§ Source material
----

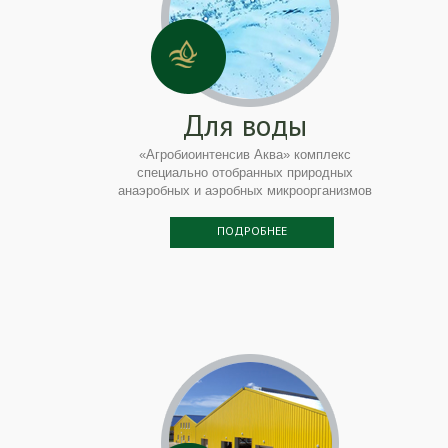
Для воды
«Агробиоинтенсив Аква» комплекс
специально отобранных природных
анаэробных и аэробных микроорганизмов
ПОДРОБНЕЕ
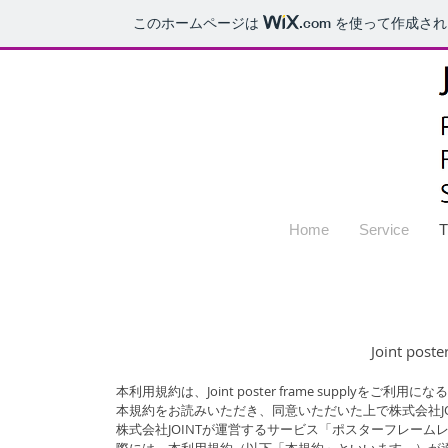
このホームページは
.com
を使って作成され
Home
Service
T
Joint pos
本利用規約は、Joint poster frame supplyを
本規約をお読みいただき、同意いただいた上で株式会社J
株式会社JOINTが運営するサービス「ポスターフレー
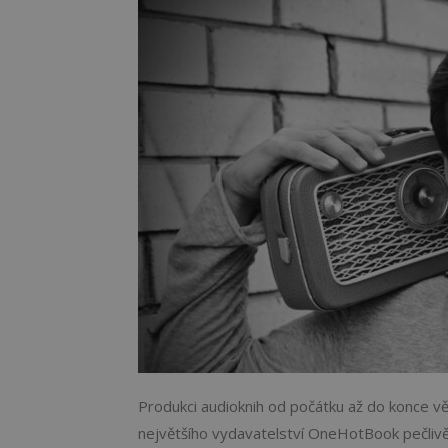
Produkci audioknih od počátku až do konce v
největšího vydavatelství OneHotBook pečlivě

----

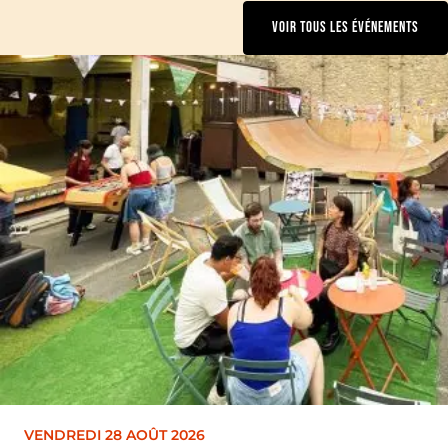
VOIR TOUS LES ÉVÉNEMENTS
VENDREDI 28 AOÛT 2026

----

§ Task brief
Reproduce the lines verbatim, beginning at the line that contains "Produkci audioknih od počátku až do konce v" and ending after the line that contains "největšího vydavatelství OneHotBook pečlivě".

§ Task solution
Produkci audioknih od počátku až do konce v
největšího vydavatelství OneHotBook pečlivě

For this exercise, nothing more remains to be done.